Was he joking? I thought and said so.
“No I am not,” said Fred. “We Temples are all, so to say, brought up in the superstition, because we hear of it when we are young. You can’t shut people’s mouths, servants’ and dependents’ and neighbours’; and children always get hold of exactly what they ought not to.”
“Has the warning ever come in your time?”

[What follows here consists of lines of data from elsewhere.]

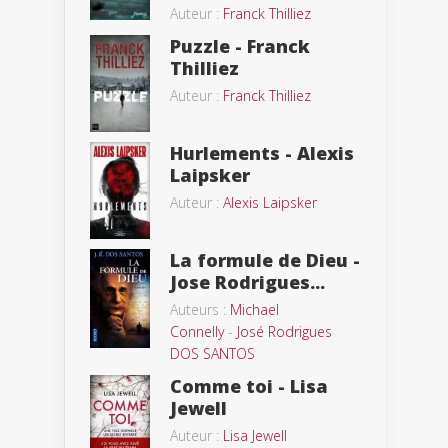
Auteur :
Franck Thilliez
Puzzle - Franck
Thilliez
Auteur :
Franck Thilliez
Hurlements - Alexis
Laipsker
Auteur :
Alexis Laipsker
La formule de Dieu -
Jose Rodrigues...
Auteurs :
Michael
Connelly
-
José Rodrigues
DOS SANTOS
Comme toi - Lisa
Jewell
Auteur :
Lisa Jewell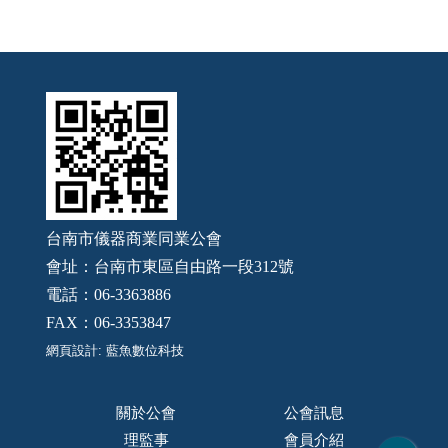
台南市儀器商業同業公會
會址：台南市東區自由路一段312號
電話：06-3363886
FAX：06-3353847
網頁設計: 藍魚數位科技
關於公會
公會訊息
理監事
會員介紹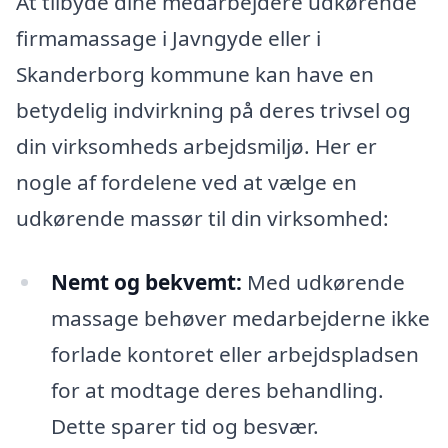
At tilbyde dine medarbejdere udkørende
firmamassage i Javngyde eller i
Skanderborg kommune kan have en
betydelig indvirkning på deres trivsel og
din virksomheds arbejdsmiljø. Her er
nogle af fordelene ved at vælge en
udkørende massør til din virksomhed:
Nemt og bekvemt:
Med udkørende
massage behøver medarbejderne ikke
forlade kontoret eller arbejdspladsen
for at modtage deres behandling.
Dette sparer tid og besvær.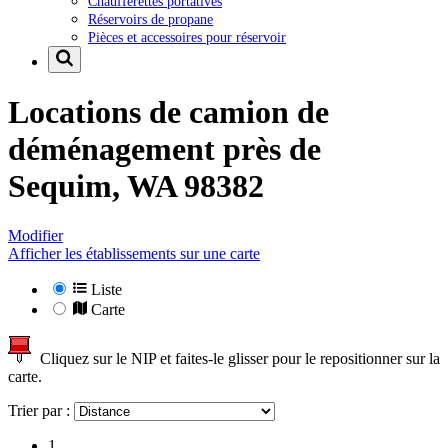
Chaufferettes portatives
Réservoirs de propane
Pièces et accessoires pour réservoir
Locations de camion de
déménagement près de
Sequim, WA 98382
Modifier
Afficher les établissements sur une carte
Liste
Carte
Cliquez sur le NIP et faites-le glisser pour le repositionner sur la
carte.
Trier par :
1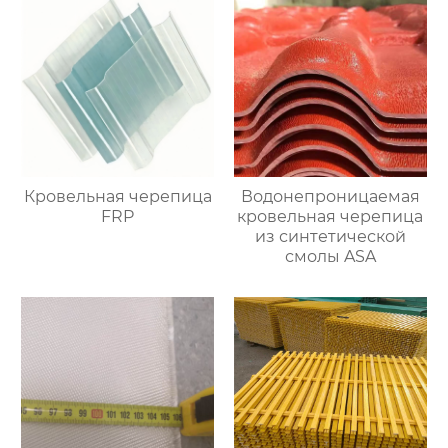
Кровельная черепица
Водонепроницаемая
FRP
кровельная черепица
из синтетической
смолы ASA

“Yes; twice. Said to have come, at least. A day or two before my father died he had been out shooting partridges. It was the 4th of September. Coming home at dusk with the head-keeper, they we passing through a coppice, talking of the birds, when my father suddenly stopped, and put his hand upon the keeper’s arm. ‘Who’s that Patterson?’ said he. Patterson looked in the direction that his masters eyes had taken, but could see nothing at all but the tree. ‘Where, sir?’ he asked: ‘what is it?’ There was no answer, and upon looking at his master he saw that his eyes had a wild stare in them and his face had turned ghastly. Patterson has said many a time since that he felt as queer as could be, and did not like to speak again. ‘He’s gone,’ said my father in another minute, loosing hold off the man’s arm: ‘Patterson, that was my father standing there, he looked at me, and had his right arm lifted; I thought he beckoned with it.’

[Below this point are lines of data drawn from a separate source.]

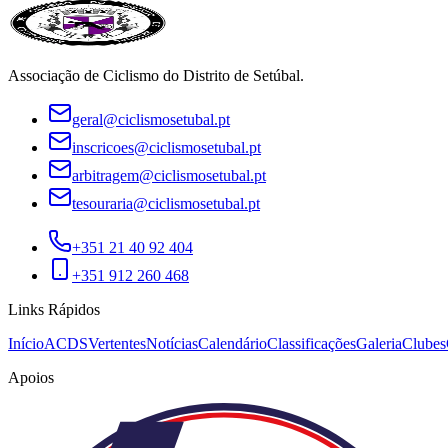
Associação de Ciclismo do Distrito de Setúbal.
geral@ciclismosetubal.pt
inscricoes@ciclismosetubal.pt
arbitragem@ciclismosetubal.pt
tesouraria@ciclismosetubal.pt
+351 21 40 92 404
+351 912 260 468
Links Rápidos
Início
ACDS
Vertentes
Notícias
Calendário
Classificações
Galeria
Clubes
Apoios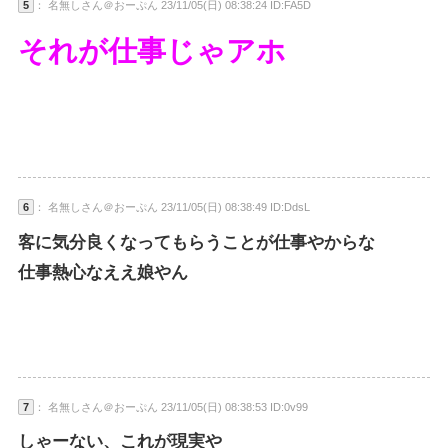
5
： 名無しさん＠おーぷん 23/11/05(日) 08:38:24 ID:FA5D
それが仕事じゃアホ
6
： 名無しさん＠おーぷん 23/11/05(日) 08:38:49 ID:DdsL
客に気分良くなってもらうことが仕事やからな
仕事熱心なええ娘やん
7
： 名無しさん＠おーぷん 23/11/05(日) 08:38:53 ID:0v99
しゃーない、これが現実や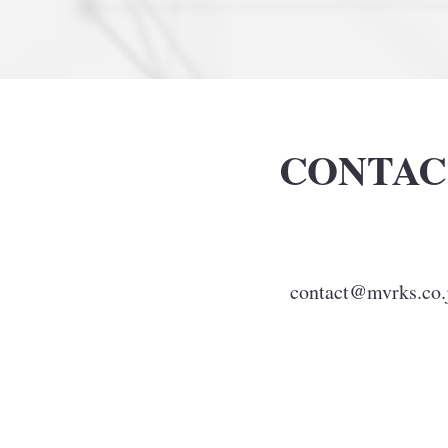
CONTAC
contact@mvrks.co.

“Patterson, knowing of the superstition, felt worse at this: he says came into his mind with the words. But he thought—and said—that some intruder might have been pushing himself into the coppice; and he beat about a bit, but could see no one. Of course, he did not speak of the incident: he knew his place better than that: and the next morning the man thought his master seemed to have forgotten all about it, for he was in high spirits, full of some friends who were coming that day to stay at Templemore, and giving orders for a grand day’s shooting for the following one. Patterson got all things in readiness, and the party, a large one, went out early. Before ten o’clock had struck, Johnny, my father was brought home with his death-wound.”
“How dreadful!”
“I saw them bring him in. I was a little fellow of five, and I shall never forget the bustle and the grief. I shall never forget my mother s cries. She was in weak health: the baby was not a month old. Johnny, if I ever want to be sobered I think of that day.”
“Was your father dead?”
“No; but it was known that he could not live. Someone of them, in getting through a hedge, had let his gun go off and the charge entered my father’s body. He was quite sensible until he died; which was about twelve hours after he was shot; and he disclosed the fact of having seen, or thought he had seen, his father on the previous evening in the coppice. Patterson spoke of it afterwards, and there was a good deal of talk about it in the neighbourhood.”
It almost seemed to me that I could see that past day, its confusion, and its troubles. Temple broke the silence.
“Since then it has been said that my father has appeared to give this warning in his turn. My little sister—the one who was the baby when he died—had scarlet fever when she was about eight years old. You must know, Johnny, that just before my father’s death he had caused his portrait to be painted, life size. It was done by only a local artist, but the likeness was wonderful: it was himself on canvas. They painted him standing up, a roll of paper in his hand. Everybody agreed that it was a living likeness; and many a friend, entering the drawing-room where it was hung, has started back with an unpleasant sensation, believing for the moment that they saw himself.